Without a CO alarm to alert them to the odorless and colorless gas silently building up in their home, four of them died in their sleep. The fifth was put on life support and died later on. The vision of those five caskets at the front of the church will never leave Brundidge for as long as she lives.

So now, in the wake of this tragedy, Brundidge is telling everyone she can: Get a CO alarm. No matter where you live, CO poisoning is a danger. In Minnesota, CO incidents tend to increase during our cold winters, when furnaces and fireplaces are working overtime, and snow and ice can block the ventilation of cooking and heating units that burn fuel and produce CO.

Symptoms of CO poisoning are a lot like those of the flu and even COVID-19. You may have a headache, feel fatigued or dizzy, or find yourself short of breath, nauseated, or confused.
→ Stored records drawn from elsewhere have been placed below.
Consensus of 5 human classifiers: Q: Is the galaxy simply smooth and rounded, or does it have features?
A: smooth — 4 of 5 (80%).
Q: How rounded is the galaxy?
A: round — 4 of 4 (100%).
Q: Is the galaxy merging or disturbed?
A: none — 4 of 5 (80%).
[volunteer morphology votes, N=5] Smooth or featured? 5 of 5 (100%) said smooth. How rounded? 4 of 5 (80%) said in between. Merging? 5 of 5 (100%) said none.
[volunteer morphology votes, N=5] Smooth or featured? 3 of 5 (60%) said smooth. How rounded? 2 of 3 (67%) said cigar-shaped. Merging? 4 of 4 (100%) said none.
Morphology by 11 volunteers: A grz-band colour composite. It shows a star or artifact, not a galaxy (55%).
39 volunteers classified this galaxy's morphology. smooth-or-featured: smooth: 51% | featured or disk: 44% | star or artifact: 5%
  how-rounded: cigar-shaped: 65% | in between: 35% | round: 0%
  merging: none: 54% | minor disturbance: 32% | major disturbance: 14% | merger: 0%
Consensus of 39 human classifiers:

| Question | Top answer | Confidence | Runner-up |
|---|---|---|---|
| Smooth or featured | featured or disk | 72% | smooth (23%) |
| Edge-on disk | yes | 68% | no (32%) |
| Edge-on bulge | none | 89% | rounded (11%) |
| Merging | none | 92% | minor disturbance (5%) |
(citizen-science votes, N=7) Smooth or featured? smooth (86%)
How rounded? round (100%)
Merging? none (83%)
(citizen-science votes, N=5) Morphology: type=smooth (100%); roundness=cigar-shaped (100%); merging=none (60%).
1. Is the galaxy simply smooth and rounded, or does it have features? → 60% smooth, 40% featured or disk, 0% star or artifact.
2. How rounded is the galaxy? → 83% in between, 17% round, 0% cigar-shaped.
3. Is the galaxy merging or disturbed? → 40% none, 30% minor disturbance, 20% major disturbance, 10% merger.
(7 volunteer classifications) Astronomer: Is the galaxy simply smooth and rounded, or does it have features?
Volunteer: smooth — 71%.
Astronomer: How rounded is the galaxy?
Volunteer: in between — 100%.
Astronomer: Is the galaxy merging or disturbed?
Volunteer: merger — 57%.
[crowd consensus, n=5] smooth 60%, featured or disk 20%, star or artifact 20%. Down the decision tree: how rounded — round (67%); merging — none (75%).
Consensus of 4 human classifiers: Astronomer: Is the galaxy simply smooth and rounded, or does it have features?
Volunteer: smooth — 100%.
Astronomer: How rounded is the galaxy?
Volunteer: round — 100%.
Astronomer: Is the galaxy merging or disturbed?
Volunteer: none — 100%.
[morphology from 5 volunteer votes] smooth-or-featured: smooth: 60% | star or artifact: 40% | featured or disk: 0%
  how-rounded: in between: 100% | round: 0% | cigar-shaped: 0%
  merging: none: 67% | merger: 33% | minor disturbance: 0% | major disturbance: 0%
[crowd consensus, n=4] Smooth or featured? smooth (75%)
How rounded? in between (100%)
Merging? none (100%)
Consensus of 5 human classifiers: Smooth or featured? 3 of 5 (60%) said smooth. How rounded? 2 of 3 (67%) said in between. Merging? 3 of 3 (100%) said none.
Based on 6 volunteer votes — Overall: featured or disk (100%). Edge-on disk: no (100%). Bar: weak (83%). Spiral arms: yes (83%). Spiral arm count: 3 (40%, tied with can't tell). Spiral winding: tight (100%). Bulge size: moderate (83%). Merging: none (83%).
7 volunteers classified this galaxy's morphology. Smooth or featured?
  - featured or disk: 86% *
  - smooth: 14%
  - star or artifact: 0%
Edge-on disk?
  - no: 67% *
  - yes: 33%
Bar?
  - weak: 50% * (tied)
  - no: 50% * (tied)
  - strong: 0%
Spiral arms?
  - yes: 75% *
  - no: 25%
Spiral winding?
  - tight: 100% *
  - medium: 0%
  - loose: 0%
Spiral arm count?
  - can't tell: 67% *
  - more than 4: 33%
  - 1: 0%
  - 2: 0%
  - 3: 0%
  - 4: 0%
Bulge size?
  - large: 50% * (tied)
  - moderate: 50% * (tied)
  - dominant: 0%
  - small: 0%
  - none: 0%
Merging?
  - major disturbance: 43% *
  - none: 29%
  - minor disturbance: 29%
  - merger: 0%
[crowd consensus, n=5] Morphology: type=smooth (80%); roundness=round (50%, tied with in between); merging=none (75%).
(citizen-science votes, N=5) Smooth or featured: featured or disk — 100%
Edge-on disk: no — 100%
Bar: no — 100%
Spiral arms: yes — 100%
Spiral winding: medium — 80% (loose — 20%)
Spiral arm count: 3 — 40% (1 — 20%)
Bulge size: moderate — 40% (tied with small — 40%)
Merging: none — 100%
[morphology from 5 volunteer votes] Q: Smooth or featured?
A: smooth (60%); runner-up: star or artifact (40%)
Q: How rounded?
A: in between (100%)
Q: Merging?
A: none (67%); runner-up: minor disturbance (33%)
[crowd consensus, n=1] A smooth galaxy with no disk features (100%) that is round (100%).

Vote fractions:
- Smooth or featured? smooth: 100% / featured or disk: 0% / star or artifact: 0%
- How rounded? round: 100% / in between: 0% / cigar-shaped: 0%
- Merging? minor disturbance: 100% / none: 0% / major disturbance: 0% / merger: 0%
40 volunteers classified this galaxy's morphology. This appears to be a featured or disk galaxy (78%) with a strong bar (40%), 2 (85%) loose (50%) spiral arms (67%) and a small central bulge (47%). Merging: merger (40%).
But CO can cause death within minutes, so you need a CO alarm to detect it and alert you to its presence before it can hurt you or your family. Put one on each level of your home, and test them monthly.

Prevention is also key. Make sure your furnace and fireplace are in good working order by having a professional check them once a year. Never use a gas or charcoal burning device – like a generator, charcoal grill or camp stove – in your home, basement or garage, or outside near a window. If you have an attached garage, don’t warm up your car in it. And be sure to clear snow and debris from your furnace, dryer, fireplace and oven vents to allow CO to escape and prevent buildup. If you like to spend time ice fishing on one of Minnesota’s 10,000 lakes, your ice house needs a CO alarm, too.

The pain of losing five family members to CO poisoning is still very present for Brundidge. But she hopes that by spreading her tragic story, she can help prevent other families from experiencing that pain. “You’ve got to have those detectors in the home,” Brundidge pleads. “Don’t go to sleep thinking everything’s OK, because everything may not be OK.”